L’argument de ceux qui ne veulent pas de l’augmentation est que c’est le quantum de la compensation que le gouvernement donne par rapport à ceux qui voyagent gratuitement qu’il faut revoir. Ça a du sens, non ?
Tout à fait. Car les consommateurs de produits pétroliers financent déjà le transport gratuit à travers les taxes que l’on paie sur les produits pétroliers ! D’autre part, d’une manière étonnante, l’augmentation proposée était de Rs 2 across the board. Dans le passé, les trajets courts n’étaient pas trop affectés par les augmentations mais, depuis que l’on subventionne le transport gratuit, tout le monde paie, surtout celui qui fait un trajet court ! Car ce sont les tarifs pour ces trajets-là qui augmentent le plus. On est en train de financer à plusieurs reprises le transport gratuit.
Honnêtement, vous pensiez que votre appel au boycott allait être entendu du public ?
Dans tout leadership, il arrive un moment où l’on doit s’engager dans l’appel que l’on fait. Ce qui fait que ce matin (NdlR, jeudi), nous allions demander à une cinquantaine de volontaires de se joindre à nous et de monter dans un bus en refusant de payer. Nous étions mêmes prêts à braver une arrestation. Est-ce que le peuple aurait suivi ? Je pense que le peuple est à bout et je suis sûr que le gouvernement le sait. Je ne pense pas que la population dans son ensemble nous aurait suivis mais je pense que c’est important de montrer au gouvernement que nous n’allons pas accepter de telles décisions prises dans le mépris total de la population.
Dans un autre registre, comment allez-vous faire pour refuser de payer la redevance télé, un autre de vos combats ?

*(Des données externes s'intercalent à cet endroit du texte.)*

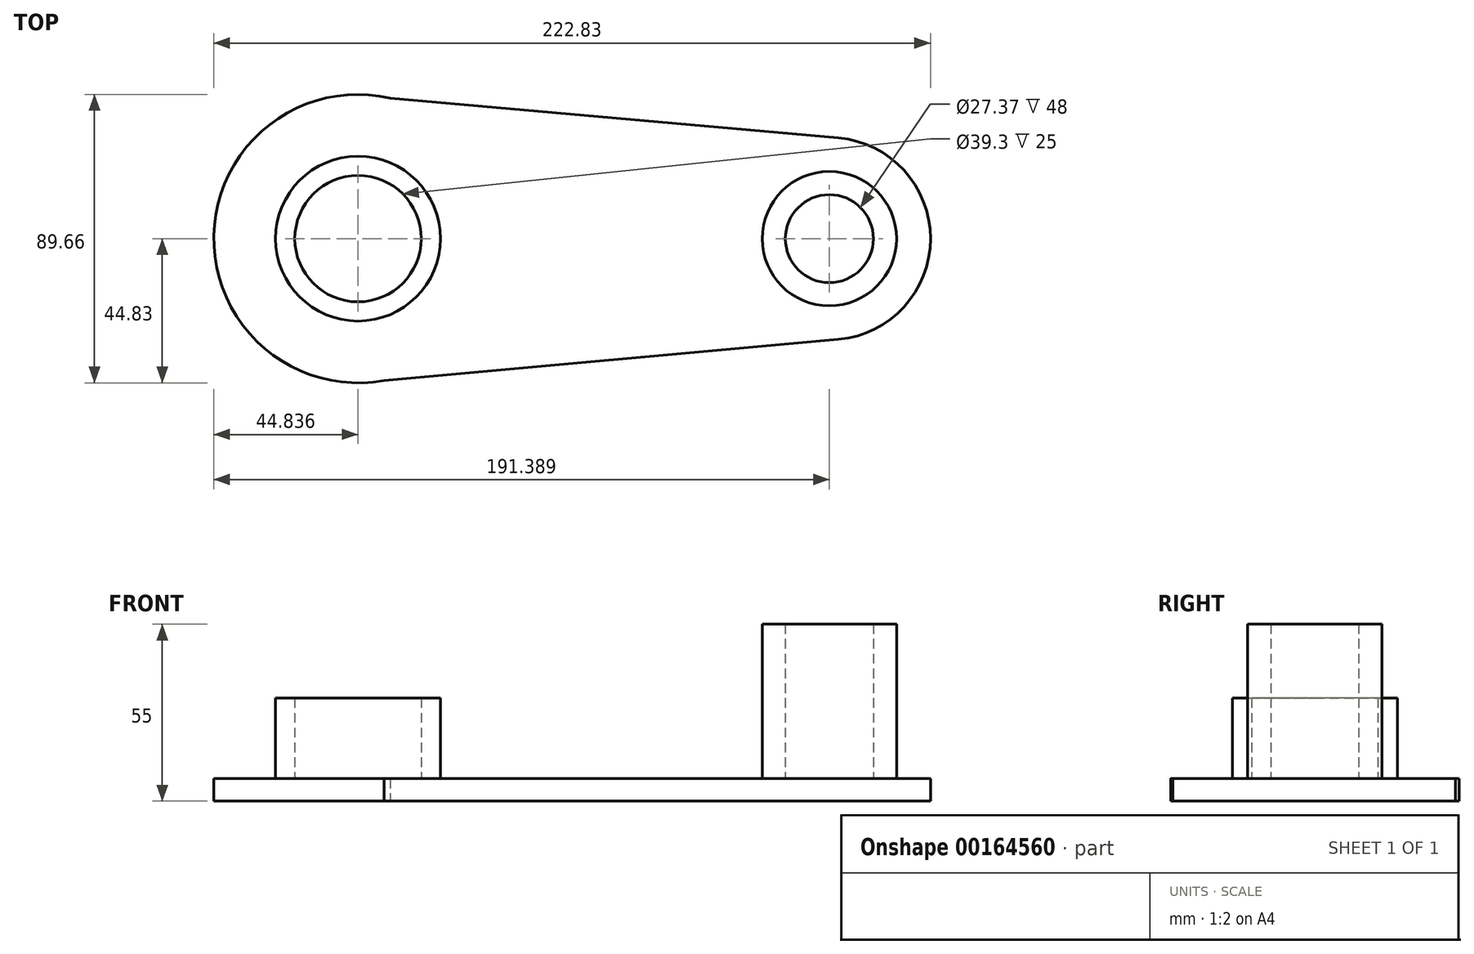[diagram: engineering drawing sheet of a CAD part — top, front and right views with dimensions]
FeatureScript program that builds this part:
annotation { "Feature Type Name" : "Feature", "Feature Type Description" : "" }
export const myFeature = defineFeature(function(context is Context, id is Id, definition is map)
    precondition{}
    {
        {
            var Q0;
            Q0=qCreatedBy(makeId("Top.planeOp"),FACE);
            var sketch = newSketch(context, id + "F0", { "sketchPlane" : qUnion([Q0])});
            skCircle(sketch, "E0", {"center": v(-88.93, 0) * mm, "radius": 44.83 * mm});
            skCircle(sketch, "E1", {"center": v(57.62, 0) * mm, "radius": 31.44 * mm});
            skLineSegment(sketch, "E2", {"start": v(-91.02, 44.79) * mm, "end": v(60.4, 31.32) * mm});
            skLineSegment(sketch, "E3", {"start": v(-88.94, -44.83) * mm, "end": v(60.45, -31.32) * mm});
            skSolve(sketch);
        }
        {
            var Q0;
            Q0 = qSketchRegion(id + "F0", true);
            extrude(context, id + "F1", {"entities" : qUnion([Q0]), "depth" : 7 * mm});
        }
        {
            var Q0;
            Q0=makeQuery(id+"F1.opExtrude","CAP_FACE",FACE,{"disambiguationData":[OSD([sQuery(id+"F0.wireOp",EDGE,"E0"),sQuery(id+"F0.wireOp",EDGE,"E1"),sQuery(id+"F0.wireOp",EDGE,"E2"),sQuery(id+"F0.wireOp",EDGE,"E3")])],"isStart":false});
            var sketch = newSketch(context, id + "F2", { "sketchPlane" : qUnion([Q0])});
            skCircle(sketch, "E4", {"center": v(57.62, 0) * mm, "radius": 20.88 * mm});
            skCircle(sketch, "E5", {"center": v(57.62, 0) * mm, "radius": 13.68 * mm});
            skSolve(sketch);
        }
        {
            var Q0;
            Q0 = qSketchRegion(id + "F2", true);
            extrude(context, id + "F3", {"entities" : qUnion([Q0]), "operationType" : NewBodyOperationType.ADD, "depth" : 48 * mm});
        }
        {
            var Q0;
            {var subQ0=sQuery(id+"F0.wireOp",EDGE,"E3");var subQ1=sQuery(id+"F0.wireOp",EDGE,"E2");var subQ2=sQuery(id+"F0.wireOp",EDGE,"E1");var subQ3=sQuery(id+"F0.wireOp",EDGE,"E0");Q0=makeQuery(id+"F3.boolean.opBoolean","SPLIT",FACE,{"disambiguationData":[TD([makeQuery(id+"F1.opExtrude","SWEPT_FACE",FACE,{"disambiguationData":[OSD([subQ3])]})])],"derivedFrom":makeQuery(id+"F1.opExtrude","CAP_FACE",FACE,{"disambiguationData":[OSD([subQ3,subQ2,subQ1,subQ0])],"isStart":false})});}
            var sketch = newSketch(context, id + "F4", { "sketchPlane" : qUnion([Q0])});
            skCircle(sketch, "E6", {"center": v(-88.93, 0) * mm, "radius": 25.63 * mm});
            skCircle(sketch, "E7", {"center": v(-88.93, 0) * mm, "radius": 19.65 * mm});
            skSolve(sketch);
        }
        {
            var Q0;
            Q0 = qSketchRegion(id + "F4", true);
            extrude(context, id + "F5", {"entities" : qUnion([Q0]), "operationType" : NewBodyOperationType.ADD, "depth" : 25 * mm});
        }
    });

Nous sommes en train de circuler une pétition publique contre la redevance télé et nous visons plusieurs dizaines de milliers de personnes. Ce sera un des moyens de faire pression. Ce qui nous chiffonne extraordinairement avec cette augmentation, ce n’est pas tant le montant de Rs 50 que la façon dont le gouvernement a transformé la télévision nationale en un outil de propagande par excellence pour le régime au pouvoir. Matin et soir, on nous matraque avec la pensée unique que tout ce que le gouvernement fait est bon. C’est inacceptable. Et les gens, même la presse, ont peur de critiquer la MBC. On ne peut pas encourager cette manipulation et c’est pour cela que payer même un sou de plus est hors de question.
J’ajoute que le problème est le même qu’à la CNT ; manque de transparence dans les finances. Car ce qu’on ne dit pas, c’est que la MBC accumule des pertes de Rs 400 millions. Et c’est le public qui est supposé payer pour ce propagandiste patenté du gouvernement qui ne dépose pas de bilan financierdepuis 2009 ?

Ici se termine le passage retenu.